Work instructions
Give an exact copy of the data that follows.

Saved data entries
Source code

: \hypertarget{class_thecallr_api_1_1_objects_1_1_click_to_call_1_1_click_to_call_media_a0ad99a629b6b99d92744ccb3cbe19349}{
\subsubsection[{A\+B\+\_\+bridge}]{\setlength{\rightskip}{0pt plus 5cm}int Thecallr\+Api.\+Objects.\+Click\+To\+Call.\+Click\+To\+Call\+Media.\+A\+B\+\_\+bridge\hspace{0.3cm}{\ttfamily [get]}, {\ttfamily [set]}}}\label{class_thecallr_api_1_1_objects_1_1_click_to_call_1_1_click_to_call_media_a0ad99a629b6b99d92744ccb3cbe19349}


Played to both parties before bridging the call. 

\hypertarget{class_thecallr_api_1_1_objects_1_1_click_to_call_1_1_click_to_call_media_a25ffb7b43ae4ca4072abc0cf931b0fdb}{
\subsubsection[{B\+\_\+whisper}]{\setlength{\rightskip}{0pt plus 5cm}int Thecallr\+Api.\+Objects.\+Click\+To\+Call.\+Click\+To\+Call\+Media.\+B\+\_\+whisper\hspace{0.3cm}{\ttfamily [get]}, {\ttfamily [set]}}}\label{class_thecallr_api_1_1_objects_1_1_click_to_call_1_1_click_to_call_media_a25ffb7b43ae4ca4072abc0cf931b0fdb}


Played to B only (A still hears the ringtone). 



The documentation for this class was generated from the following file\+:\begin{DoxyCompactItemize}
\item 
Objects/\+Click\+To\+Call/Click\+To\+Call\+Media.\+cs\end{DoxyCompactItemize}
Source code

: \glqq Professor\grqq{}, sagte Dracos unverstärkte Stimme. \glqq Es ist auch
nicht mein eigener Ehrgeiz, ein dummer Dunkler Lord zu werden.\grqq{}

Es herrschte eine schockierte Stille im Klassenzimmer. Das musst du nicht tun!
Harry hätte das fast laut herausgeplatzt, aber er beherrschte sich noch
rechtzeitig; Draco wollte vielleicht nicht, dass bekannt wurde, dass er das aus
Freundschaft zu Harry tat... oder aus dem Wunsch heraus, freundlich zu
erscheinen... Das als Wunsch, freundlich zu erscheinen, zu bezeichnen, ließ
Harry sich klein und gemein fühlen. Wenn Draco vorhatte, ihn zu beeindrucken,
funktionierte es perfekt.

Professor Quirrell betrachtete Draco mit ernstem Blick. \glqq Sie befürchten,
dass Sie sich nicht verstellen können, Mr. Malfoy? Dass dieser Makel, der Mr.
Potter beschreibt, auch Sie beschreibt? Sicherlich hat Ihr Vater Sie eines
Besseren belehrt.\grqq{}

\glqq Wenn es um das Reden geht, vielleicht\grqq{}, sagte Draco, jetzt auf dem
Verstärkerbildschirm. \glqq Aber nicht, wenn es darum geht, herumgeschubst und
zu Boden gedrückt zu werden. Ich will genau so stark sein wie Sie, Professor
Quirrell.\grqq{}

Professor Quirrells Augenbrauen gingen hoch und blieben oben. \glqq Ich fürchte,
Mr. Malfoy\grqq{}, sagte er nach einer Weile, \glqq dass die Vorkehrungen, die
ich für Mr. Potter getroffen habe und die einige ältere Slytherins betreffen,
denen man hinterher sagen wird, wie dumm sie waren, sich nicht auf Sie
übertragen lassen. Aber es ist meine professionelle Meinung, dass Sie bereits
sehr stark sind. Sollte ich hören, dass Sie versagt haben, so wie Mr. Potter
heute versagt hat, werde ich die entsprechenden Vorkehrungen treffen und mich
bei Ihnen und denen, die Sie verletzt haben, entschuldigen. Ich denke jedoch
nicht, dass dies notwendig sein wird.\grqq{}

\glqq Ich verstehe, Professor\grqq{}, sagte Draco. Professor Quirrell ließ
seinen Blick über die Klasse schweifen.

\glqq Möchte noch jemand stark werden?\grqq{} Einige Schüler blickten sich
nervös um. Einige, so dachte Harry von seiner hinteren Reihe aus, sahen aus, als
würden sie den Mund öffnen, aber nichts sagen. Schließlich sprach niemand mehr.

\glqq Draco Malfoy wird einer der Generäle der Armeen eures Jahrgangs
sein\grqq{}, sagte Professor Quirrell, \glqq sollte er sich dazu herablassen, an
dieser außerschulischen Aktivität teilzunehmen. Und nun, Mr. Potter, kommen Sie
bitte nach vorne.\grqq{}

Solution
Source code

: \hypertarget{class_thecallr_api_1_1_objects_1_1_click_to_call_1_1_click_to_call_media_a0ad99a629b6b99d92744ccb3cbe19349}{
\subsubsection[{A\+B\+\_\+bridge}]{\setlength{\rightskip}{0pt plus 5cm}int Thecallr\+Api.\+Objects.\+Click\+To\+Call.\+Click\+To\+Call\+Media.\+A\+B\+\_\+bridge\hspace{0.3cm}{\ttfamily [get]}, {\ttfamily [set]}}}\label{class_thecallr_api_1_1_objects_1_1_click_to_call_1_1_click_to_call_media_a0ad99a629b6b99d92744ccb3cbe19349}


Played to both parties before bridging the call. 

\hypertarget{class_thecallr_api_1_1_objects_1_1_click_to_call_1_1_click_to_call_media_a25ffb7b43ae4ca4072abc0cf931b0fdb}{
\subsubsection[{B\+\_\+whisper}]{\setlength{\rightskip}{0pt plus 5cm}int Thecallr\+Api.\+Objects.\+Click\+To\+Call.\+Click\+To\+Call\+Media.\+B\+\_\+whisper\hspace{0.3cm}{\ttfamily [get]}, {\ttfamily [set]}}}\label{class_thecallr_api_1_1_objects_1_1_click_to_call_1_1_click_to_call_media_a25ffb7b43ae4ca4072abc0cf931b0fdb}


Played to B only (A still hears the ringtone). 



The documentation for this class was generated from the following file\+:\begin{DoxyCompactItemize}
\item 
Objects/\+Click\+To\+Call/Click\+To\+Call\+Media.\+cs\end{DoxyCompactItemize}
Source code

: \glqq Professor\grqq{}, sagte Dracos unverstärkte Stimme. \glqq Es ist auch
nicht mein eigener Ehrgeiz, ein dummer Dunkler Lord zu werden.\grqq{}

Es herrschte eine schockierte Stille im Klassenzimmer. Das musst du nicht tun!
Harry hätte das fast laut herausgeplatzt, aber er beherrschte sich noch
rechtzeitig; Draco wollte vielleicht nicht, dass bekannt wurde, dass er das aus
Freundschaft zu Harry tat... oder aus dem Wunsch heraus, freundlich zu
erscheinen... Das als Wunsch, freundlich zu erscheinen, zu bezeichnen, ließ
Harry sich klein und gemein fühlen. Wenn Draco vorhatte, ihn zu beeindrucken,
funktionierte es perfekt.

Professor Quirrell betrachtete Draco mit ernstem Blick. \glqq Sie befürchten,
dass Sie sich nicht verstellen können, Mr. Malfoy? Dass dieser Makel, der Mr.
Potter beschreibt, auch Sie beschreibt? Sicherlich hat Ihr Vater Sie eines
Besseren belehrt.\grqq{}

\glqq Wenn es um das Reden geht, vielleicht\grqq{}, sagte Draco, jetzt auf dem
Verstärkerbildschirm. \glqq Aber nicht, wenn es darum geht, herumgeschubst und
zu Boden gedrückt zu werden. Ich will genau so stark sein wie Sie, Professor
Quirrell.\grqq{}

Professor Quirrells Augenbrauen gingen hoch und blieben oben. \glqq Ich fürchte,
Mr. Malfoy\grqq{}, sagte er nach einer Weile, \glqq dass die Vorkehrungen, die
ich für Mr. Potter getroffen habe und die einige ältere Slytherins betreffen,
denen man hinterher sagen wird, wie dumm sie waren, sich nicht auf Sie
übertragen lassen. Aber es ist meine professionelle Meinung, dass Sie bereits
sehr stark sind. Sollte ich hören, dass Sie versagt haben, so wie Mr. Potter
heute versagt hat, werde ich die entsprechenden Vorkehrungen treffen und mich
bei Ihnen und denen, die Sie verletzt haben, entschuldigen. Ich denke jedoch
nicht, dass dies notwendig sein wird.\grqq{}

\glqq Ich verstehe, Professor\grqq{}, sagte Draco. Professor Quirrell ließ
seinen Blick über die Klasse schweifen.

\glqq Möchte noch jemand stark werden?\grqq{} Einige Schüler blickten sich
nervös um. Einige, so dachte Harry von seiner hinteren Reihe aus, sahen aus, als
würden sie den Mund öffnen, aber nichts sagen. Schließlich sprach niemand mehr.

\glqq Draco Malfoy wird einer der Generäle der Armeen eures Jahrgangs
sein\grqq{}, sagte Professor Quirrell, \glqq sollte er sich dazu herablassen, an
dieser außerschulischen Aktivität teilzunehmen. Und nun, Mr. Potter, kommen Sie
bitte nach vorne.\grqq{}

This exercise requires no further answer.